Onboarding wasn’t exactly the top priority when I joined but after some gentle persuasion, I was given a budget to conduct some usability testing on new users. I invited colleagues to participate by taking notes during the sessions and recorded everything using Lookback. This way I could create a highlights reel to show the Exec team, and during our All Hands.
A lot of usability issues were discovered during the sessions, especially after sign up - 5 out of 5 candidates all struggled to complete the first card and in one instance became visibly frustrated and very angry, before I rectified the situation. It was tough to see people struggling with our product but it was a real awakening for the company.
I also started to interview some of our existing users to get a better understanding of who they are, how they learn using Lingvist, pain points and when they reached the elusive "Aha!" moment.

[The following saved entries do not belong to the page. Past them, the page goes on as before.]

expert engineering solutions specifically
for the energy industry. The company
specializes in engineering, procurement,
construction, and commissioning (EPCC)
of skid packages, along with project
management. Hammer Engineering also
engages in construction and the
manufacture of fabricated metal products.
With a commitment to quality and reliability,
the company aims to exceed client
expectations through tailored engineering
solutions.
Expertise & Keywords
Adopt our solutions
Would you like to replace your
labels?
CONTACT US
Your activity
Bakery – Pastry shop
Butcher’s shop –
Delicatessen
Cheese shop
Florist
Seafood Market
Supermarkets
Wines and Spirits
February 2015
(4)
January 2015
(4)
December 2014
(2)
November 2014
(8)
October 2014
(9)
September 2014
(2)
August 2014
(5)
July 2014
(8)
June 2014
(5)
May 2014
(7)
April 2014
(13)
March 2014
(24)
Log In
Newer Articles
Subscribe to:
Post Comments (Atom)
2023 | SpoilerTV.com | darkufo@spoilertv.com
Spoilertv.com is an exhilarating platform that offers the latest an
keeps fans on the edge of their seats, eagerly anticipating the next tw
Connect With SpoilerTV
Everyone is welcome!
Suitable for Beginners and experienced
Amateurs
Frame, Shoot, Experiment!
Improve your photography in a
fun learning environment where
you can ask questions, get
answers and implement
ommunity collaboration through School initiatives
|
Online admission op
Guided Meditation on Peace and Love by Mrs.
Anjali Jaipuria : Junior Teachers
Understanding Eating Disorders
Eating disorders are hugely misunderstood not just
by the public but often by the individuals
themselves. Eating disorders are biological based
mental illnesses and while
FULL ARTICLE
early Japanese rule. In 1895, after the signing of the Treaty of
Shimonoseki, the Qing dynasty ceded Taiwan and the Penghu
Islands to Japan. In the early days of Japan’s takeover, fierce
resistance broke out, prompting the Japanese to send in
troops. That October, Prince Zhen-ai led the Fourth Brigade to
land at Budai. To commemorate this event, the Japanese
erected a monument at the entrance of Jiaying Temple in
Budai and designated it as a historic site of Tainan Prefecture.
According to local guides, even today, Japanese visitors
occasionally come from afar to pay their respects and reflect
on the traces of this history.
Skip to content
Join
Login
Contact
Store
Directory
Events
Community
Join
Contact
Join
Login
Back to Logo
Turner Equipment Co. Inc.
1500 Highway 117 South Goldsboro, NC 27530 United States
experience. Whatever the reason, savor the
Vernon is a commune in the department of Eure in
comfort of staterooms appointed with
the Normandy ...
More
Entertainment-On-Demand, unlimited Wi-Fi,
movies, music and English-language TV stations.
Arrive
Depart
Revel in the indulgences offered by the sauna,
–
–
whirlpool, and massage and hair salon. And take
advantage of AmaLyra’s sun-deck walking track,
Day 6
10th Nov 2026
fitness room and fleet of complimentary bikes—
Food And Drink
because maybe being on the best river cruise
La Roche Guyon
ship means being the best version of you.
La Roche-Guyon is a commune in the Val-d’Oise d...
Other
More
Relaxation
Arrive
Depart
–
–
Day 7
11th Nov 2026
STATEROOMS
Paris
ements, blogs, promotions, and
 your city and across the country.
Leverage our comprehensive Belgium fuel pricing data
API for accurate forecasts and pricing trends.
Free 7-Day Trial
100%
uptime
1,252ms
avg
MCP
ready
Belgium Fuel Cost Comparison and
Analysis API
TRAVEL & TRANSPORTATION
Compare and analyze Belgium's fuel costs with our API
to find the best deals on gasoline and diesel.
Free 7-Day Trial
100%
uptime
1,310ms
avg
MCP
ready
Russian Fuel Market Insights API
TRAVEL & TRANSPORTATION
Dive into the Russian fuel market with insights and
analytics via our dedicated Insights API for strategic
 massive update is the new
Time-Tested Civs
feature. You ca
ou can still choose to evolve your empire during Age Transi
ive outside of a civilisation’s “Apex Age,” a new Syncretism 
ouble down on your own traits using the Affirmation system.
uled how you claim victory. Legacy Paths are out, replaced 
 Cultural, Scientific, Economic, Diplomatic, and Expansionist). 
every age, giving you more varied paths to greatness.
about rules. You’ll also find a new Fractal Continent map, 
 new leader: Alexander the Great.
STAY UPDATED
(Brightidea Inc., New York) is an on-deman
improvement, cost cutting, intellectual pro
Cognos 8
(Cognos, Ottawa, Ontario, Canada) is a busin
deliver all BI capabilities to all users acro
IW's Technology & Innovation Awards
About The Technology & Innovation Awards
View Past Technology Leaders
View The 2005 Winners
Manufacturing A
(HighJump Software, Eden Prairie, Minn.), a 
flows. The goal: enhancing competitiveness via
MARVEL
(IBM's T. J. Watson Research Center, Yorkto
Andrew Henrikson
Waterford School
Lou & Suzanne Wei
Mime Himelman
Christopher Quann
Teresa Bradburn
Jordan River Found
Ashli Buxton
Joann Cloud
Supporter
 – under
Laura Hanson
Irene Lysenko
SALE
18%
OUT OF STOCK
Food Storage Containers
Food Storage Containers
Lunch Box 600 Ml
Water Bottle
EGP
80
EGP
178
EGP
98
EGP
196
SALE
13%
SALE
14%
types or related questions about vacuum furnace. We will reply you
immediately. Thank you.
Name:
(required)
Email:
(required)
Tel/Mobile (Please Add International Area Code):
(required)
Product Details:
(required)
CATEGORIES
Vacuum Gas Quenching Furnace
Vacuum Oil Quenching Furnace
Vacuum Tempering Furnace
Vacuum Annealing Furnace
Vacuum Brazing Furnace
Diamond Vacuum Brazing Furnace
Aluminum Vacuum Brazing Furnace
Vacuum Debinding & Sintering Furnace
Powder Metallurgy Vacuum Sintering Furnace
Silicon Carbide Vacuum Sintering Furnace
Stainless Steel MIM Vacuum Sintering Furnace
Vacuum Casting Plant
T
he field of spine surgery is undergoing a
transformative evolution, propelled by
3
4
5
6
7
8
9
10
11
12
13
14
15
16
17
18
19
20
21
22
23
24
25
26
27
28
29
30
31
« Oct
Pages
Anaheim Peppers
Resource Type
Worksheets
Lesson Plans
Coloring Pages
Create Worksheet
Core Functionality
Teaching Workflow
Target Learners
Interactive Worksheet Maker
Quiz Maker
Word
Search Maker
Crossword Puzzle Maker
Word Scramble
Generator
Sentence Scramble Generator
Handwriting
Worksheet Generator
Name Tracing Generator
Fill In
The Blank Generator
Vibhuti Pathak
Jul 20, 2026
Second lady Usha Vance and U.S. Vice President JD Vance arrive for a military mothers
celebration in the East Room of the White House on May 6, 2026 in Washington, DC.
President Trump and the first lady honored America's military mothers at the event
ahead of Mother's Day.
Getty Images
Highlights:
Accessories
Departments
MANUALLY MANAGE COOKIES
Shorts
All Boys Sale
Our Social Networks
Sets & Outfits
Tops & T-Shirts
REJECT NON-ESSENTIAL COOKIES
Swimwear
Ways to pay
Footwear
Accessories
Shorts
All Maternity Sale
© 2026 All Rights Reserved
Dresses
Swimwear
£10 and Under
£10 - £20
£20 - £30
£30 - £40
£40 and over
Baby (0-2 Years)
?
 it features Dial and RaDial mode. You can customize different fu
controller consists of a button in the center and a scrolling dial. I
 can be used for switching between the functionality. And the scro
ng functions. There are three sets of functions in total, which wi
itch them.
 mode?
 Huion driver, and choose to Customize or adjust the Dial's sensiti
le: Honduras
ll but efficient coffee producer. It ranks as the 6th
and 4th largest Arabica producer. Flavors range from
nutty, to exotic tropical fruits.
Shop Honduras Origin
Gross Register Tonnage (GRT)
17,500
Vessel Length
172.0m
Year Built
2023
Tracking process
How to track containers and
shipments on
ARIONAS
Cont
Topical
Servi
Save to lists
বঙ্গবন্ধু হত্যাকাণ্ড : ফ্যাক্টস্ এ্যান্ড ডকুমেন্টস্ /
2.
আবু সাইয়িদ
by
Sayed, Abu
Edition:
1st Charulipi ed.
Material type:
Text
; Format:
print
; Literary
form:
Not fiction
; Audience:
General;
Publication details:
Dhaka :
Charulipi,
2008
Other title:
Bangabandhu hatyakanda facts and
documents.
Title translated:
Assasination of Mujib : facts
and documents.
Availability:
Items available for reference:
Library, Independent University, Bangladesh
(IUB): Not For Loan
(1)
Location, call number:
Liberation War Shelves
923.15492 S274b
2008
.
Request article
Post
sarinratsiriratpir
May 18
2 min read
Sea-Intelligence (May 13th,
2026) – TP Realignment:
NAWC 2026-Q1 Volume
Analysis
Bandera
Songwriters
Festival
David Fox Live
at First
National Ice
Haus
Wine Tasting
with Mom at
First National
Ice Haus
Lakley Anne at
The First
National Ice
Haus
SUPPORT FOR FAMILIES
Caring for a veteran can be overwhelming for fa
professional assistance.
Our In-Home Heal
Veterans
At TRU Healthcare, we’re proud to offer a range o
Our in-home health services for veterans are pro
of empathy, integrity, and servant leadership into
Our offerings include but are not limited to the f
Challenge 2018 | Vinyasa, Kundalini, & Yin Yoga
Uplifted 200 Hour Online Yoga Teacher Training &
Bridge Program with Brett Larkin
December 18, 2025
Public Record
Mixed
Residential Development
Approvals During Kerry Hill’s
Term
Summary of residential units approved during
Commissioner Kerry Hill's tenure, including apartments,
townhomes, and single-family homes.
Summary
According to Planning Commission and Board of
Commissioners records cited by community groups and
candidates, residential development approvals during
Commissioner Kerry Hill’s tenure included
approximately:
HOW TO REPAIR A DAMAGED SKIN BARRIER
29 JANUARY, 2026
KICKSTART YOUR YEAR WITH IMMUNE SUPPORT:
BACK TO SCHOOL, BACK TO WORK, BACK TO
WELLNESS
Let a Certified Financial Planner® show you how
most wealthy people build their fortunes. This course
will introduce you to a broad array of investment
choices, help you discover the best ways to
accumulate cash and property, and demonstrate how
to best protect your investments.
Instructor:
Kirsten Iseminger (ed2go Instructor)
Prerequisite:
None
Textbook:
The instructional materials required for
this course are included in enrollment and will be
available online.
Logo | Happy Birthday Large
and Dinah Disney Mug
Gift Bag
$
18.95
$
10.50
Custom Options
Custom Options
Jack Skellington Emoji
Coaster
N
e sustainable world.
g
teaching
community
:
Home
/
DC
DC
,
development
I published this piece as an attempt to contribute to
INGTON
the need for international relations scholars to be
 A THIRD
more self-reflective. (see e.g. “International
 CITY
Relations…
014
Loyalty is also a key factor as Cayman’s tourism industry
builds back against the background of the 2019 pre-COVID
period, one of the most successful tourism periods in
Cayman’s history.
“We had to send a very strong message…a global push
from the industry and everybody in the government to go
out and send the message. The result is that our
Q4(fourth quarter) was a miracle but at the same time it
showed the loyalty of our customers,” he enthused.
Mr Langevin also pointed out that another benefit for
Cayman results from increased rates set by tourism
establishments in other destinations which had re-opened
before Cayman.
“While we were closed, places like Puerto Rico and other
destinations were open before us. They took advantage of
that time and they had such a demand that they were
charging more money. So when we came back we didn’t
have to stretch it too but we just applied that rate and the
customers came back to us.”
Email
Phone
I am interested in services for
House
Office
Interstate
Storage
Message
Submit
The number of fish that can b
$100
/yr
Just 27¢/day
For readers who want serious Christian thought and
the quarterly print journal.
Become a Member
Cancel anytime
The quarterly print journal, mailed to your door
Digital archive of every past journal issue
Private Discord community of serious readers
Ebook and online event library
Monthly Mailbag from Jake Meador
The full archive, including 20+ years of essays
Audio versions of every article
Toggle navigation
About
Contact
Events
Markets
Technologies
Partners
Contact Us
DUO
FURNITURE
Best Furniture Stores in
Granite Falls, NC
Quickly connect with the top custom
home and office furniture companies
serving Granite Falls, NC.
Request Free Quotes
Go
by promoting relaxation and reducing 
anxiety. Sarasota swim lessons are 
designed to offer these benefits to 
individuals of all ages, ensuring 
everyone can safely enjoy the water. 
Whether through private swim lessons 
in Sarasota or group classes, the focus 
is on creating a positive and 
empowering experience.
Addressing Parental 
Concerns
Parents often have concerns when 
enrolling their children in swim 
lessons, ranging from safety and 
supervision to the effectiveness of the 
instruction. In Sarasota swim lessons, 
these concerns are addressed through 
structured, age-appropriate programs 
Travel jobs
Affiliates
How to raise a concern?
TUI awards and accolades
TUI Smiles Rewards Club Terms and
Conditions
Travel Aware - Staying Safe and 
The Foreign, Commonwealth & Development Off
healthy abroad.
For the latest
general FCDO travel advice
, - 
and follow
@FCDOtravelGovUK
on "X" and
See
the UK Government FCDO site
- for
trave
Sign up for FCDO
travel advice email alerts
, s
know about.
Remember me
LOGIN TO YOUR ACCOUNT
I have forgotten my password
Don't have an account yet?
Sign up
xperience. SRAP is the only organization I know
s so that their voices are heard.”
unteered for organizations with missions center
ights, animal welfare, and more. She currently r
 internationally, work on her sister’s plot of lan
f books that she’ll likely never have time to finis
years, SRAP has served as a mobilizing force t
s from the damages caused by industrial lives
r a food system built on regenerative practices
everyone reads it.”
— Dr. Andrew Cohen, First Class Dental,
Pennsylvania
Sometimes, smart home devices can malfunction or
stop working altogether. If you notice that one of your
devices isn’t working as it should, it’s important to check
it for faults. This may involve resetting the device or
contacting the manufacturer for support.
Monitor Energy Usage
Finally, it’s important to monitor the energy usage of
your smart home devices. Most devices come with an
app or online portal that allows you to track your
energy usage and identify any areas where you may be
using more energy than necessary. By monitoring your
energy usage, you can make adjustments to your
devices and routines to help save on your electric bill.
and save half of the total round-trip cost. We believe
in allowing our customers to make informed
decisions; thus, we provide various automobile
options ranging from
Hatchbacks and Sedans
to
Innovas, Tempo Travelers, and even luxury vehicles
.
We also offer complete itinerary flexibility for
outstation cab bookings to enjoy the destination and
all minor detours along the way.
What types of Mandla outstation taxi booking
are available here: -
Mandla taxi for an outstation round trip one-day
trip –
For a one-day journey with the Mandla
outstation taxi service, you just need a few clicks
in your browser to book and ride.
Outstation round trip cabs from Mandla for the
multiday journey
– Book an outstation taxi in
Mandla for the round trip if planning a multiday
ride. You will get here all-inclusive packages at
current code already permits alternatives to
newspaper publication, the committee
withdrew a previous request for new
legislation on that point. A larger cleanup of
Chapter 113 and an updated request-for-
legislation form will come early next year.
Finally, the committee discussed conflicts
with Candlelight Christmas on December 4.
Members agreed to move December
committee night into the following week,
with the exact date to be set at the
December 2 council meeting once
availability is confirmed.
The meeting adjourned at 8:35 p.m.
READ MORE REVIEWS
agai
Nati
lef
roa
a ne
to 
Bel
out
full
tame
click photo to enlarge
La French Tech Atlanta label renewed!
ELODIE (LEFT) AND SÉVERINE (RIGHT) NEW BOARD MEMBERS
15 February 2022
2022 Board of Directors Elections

Equipped with enough data - qualitative and quantitative, I created a “Learner Journey Map”. The map would look at the current onboarding flow, goals we could measure against, look at messages outside of the product and pain points.
First problem to solve
We started at the obvious place - drop off after signing up. It’s better to build something around users’ expectations and mental models rather than forcing them to learn the system you’ve built. This was a tricky hurdle for us internally, as we want to make human learning faster. To achieve this the algorithm is designed to learn and adapt to your learning so users are learning and being tested at the same time, essentially.
This was difficult to communicate to our users and the initial onboarding process at that time was overlooked by our users.
After looking at other products and experimenting with a few ideas that didn’t work out, I went back to the drawing board. I thought about the different user scenarios of entering our product for the first time - same situation, different user personas:
- I know it
- I think I know it
- I don’t know it
This opened up my mind to start by asking the user if they know the word. If they say they know it, we show them where to type it. If they don’t know it, we can show them how to reveal the answer first and then type it.
We built the new onboarding flow on our Web app and conducted another usability test. This time 5 out of 5 participants completed the first card without any issues.
Then we released the new design as an AB test and overall the results were positive, especially for iOS.
For iOS, we saw a small 5% increase in Day 2 retention and a big positive increase in payment metrics (conversion up 29%, ARPU up 55%, ARPPU up 22%).
For Android, we saw a good 10% increase in Day 2 retention and a 10% increase in trial activations. However this increase in trial activations failed to funnel through to payment metrics - no changes there.